No es admisible, en un Estado de Derecho, la posibilidad de “justificar” el incumplimiento de resoluciones judiciales sobre la base de discutir la legalidad de lo decidido en ellas. Una cosa es “disculpar” a quien desobedece por error, manteniendo, no obstante, que ha actuado en términos objetivamente delictivos, y otra muy diferente “justificar” su conducta por entender que la sentencia desobedecida es equivocada. Considerar que un comportamiento así es lícito resulta demoledor para el correcto funcionamiento del Estado de Derecho. Y, pese a todo, así resulta del vigente artículo 410 del Código Penal.

ESTA PREVISIÓN de nuestro Código es una reliquia que arranca del Código de 1822, de donde pasó al de 1848 y, de éste, al de 1870. La recogió luego el Código de 1944 y la vuelve a repetir el actual Código Penal, denominado Código de la Democracia.
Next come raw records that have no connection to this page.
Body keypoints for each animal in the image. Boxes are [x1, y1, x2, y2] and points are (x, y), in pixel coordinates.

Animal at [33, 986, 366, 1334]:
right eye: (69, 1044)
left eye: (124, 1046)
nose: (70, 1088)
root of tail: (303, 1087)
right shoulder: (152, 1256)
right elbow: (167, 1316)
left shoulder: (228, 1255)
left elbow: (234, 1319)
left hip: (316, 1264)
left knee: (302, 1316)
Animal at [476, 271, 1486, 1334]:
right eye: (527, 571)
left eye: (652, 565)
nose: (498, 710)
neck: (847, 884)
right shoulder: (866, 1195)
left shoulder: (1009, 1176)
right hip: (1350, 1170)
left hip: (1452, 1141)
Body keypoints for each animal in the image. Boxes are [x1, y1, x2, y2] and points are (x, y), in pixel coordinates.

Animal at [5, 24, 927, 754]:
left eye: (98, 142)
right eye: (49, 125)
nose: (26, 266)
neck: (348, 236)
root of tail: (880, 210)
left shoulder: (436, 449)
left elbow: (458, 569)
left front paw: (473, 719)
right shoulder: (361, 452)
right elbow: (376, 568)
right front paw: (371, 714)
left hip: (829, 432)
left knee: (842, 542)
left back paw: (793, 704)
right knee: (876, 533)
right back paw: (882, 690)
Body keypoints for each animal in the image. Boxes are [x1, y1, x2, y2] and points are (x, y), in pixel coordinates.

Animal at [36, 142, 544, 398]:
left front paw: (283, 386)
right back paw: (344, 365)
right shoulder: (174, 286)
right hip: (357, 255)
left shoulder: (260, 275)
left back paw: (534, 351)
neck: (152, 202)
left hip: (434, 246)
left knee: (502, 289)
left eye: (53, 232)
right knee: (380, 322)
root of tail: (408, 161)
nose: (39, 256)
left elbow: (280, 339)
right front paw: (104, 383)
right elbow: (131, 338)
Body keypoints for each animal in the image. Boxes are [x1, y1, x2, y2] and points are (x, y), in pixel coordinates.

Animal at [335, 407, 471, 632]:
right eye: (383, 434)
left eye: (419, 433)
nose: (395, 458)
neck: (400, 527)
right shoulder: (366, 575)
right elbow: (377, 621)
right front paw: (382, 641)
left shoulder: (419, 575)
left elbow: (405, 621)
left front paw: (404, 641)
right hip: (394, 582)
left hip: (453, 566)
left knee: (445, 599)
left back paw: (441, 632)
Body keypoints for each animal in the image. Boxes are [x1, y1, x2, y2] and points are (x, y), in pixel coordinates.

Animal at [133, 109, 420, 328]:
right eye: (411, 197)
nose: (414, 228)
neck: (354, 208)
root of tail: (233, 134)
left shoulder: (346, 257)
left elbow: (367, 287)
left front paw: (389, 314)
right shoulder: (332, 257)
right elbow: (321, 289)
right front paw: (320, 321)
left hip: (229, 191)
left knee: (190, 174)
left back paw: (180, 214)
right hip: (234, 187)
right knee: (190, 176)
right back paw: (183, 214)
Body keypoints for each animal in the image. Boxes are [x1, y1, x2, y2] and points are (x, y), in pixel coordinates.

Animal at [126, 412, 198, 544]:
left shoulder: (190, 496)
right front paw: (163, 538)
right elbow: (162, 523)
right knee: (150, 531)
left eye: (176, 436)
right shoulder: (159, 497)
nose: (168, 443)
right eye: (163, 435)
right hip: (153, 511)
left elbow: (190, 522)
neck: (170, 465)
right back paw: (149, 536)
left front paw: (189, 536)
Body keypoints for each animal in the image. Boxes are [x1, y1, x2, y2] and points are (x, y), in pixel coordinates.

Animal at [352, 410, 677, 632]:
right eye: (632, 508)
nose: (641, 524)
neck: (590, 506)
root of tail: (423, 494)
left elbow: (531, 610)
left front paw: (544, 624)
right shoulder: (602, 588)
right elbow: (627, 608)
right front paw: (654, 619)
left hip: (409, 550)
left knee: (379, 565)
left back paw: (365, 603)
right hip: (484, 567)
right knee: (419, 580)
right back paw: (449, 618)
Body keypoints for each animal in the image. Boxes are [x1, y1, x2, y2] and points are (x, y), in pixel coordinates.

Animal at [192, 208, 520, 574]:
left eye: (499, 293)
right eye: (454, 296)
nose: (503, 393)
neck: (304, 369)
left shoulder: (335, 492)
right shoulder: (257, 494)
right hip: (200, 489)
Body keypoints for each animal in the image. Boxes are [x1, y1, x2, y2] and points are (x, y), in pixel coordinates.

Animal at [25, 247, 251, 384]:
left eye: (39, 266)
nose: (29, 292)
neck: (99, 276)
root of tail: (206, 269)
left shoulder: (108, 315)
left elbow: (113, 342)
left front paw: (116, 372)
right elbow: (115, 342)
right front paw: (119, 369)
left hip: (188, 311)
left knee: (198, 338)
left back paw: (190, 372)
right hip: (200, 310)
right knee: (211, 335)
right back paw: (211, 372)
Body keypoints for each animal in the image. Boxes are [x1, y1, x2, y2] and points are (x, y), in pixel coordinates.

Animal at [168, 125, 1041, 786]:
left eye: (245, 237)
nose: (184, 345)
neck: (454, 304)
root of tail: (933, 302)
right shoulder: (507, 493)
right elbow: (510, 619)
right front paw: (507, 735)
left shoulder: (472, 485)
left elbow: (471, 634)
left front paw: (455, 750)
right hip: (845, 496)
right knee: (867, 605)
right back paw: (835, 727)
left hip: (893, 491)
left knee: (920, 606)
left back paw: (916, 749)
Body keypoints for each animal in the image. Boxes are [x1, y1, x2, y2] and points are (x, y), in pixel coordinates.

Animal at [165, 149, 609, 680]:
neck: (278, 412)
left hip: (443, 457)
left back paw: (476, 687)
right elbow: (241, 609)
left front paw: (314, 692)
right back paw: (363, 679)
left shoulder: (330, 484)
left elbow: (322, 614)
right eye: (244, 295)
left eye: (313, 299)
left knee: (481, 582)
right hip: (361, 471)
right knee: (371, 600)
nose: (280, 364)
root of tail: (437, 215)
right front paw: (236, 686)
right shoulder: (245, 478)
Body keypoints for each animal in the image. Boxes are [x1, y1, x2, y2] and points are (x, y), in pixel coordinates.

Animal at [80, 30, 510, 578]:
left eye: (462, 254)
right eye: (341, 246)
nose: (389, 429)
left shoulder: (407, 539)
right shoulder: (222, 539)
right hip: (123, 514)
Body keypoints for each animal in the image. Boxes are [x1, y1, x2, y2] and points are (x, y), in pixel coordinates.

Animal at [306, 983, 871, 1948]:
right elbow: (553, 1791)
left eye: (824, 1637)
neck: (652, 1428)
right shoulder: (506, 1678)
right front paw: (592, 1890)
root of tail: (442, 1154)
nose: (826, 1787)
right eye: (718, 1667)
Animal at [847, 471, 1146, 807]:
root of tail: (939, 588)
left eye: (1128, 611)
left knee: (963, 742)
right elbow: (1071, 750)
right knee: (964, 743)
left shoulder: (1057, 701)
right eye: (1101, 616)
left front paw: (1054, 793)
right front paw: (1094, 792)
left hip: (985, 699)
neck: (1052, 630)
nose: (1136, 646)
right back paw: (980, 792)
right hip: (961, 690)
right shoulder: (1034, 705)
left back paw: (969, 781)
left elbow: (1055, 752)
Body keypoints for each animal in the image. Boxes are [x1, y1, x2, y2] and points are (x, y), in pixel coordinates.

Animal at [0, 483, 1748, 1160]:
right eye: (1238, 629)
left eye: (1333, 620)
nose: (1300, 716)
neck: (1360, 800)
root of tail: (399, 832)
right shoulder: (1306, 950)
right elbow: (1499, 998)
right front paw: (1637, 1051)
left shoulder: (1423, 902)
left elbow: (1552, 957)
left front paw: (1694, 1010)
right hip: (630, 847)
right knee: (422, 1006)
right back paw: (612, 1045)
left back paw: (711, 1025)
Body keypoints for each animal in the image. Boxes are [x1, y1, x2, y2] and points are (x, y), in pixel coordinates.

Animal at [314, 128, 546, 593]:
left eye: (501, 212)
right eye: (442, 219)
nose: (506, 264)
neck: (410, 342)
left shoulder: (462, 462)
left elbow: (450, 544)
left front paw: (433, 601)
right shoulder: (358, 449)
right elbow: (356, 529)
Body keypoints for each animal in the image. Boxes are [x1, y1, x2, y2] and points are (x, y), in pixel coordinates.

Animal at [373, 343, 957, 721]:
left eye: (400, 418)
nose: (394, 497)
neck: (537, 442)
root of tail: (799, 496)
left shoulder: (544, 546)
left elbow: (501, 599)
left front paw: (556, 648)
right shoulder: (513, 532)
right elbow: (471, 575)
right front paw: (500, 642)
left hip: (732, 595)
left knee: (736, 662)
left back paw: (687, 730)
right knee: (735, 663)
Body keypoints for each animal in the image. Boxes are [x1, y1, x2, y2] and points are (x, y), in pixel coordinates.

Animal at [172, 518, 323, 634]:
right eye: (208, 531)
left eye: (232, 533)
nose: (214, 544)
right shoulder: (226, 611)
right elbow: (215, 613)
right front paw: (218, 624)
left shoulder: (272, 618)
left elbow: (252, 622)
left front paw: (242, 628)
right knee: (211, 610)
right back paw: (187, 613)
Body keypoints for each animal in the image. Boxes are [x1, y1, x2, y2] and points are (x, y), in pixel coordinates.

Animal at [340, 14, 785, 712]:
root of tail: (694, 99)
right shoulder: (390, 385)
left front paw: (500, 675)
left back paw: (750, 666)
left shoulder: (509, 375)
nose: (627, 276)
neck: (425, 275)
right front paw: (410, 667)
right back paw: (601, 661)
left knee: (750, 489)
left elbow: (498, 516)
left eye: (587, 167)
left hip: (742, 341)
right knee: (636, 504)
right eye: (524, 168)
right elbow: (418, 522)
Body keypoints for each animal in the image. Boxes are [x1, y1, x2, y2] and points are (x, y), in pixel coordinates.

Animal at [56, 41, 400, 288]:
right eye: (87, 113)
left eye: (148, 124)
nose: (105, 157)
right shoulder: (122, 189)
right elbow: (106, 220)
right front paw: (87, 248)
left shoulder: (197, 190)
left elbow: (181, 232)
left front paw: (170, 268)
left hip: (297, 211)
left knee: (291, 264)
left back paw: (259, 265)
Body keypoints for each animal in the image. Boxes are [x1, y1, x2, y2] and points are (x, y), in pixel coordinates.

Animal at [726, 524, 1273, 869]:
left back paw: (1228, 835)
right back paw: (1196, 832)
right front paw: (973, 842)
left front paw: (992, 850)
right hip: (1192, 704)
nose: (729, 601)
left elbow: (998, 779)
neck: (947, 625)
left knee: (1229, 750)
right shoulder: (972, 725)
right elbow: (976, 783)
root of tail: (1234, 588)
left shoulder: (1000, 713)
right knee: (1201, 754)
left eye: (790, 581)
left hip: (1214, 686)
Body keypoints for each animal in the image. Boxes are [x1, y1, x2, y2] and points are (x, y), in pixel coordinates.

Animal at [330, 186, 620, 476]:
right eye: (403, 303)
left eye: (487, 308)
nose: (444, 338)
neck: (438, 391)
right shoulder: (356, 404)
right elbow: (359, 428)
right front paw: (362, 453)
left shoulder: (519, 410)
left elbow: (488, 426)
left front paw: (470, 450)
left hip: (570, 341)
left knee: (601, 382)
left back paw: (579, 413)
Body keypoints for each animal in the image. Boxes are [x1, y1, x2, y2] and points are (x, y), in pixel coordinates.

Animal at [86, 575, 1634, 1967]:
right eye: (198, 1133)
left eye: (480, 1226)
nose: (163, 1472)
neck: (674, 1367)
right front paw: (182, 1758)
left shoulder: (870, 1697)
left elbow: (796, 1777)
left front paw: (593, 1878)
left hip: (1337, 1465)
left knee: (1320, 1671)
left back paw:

Ya en 1949, Laso decía que estábamos ante una exención absurda “si se piensa que los órganos judiciales son aquellos a los cuales el Estado encomienda como su fin propio el declarar el Derecho”. Toda una lección dada desde los años 40 al democrático legislador de nuestros días.

En suma, los acontecimientos recientes de los que hemos sido testigos y el importante papel que, visto lo visto, está llamado a desempeñar en el futuro el delito de desobediencia a los tribunales aconsejan una pronta revisión de su actual regulación, de modo que ésta quede ubicada dentro de los delitos contra la Constitución, como un delito contra las instituciones del Estado y la división de poderes. El nuevo tratamiento del delito debería incluir una banda amplia entre los límites mínimo y máximo de penalidad, según la gravedad de la desobediencia, que podría depender tanto de la jerarquía del desobediente (funcionario, autoridad, ...), como la del órgano desobedecido (Tribunal Supremo, Tribunal Constitucional u otros). Ni que decir tiene que, en esa deseable regulación, no debería aparecer para nada la inadmisible exención de responsabilidad por supuesta ilegalidad de lo decidido por el tribunal.

Está bien que nadie se crea por encima de la ley. Pero lo que no es admisible es que algunos consideren que resulta rentable trasgredirla.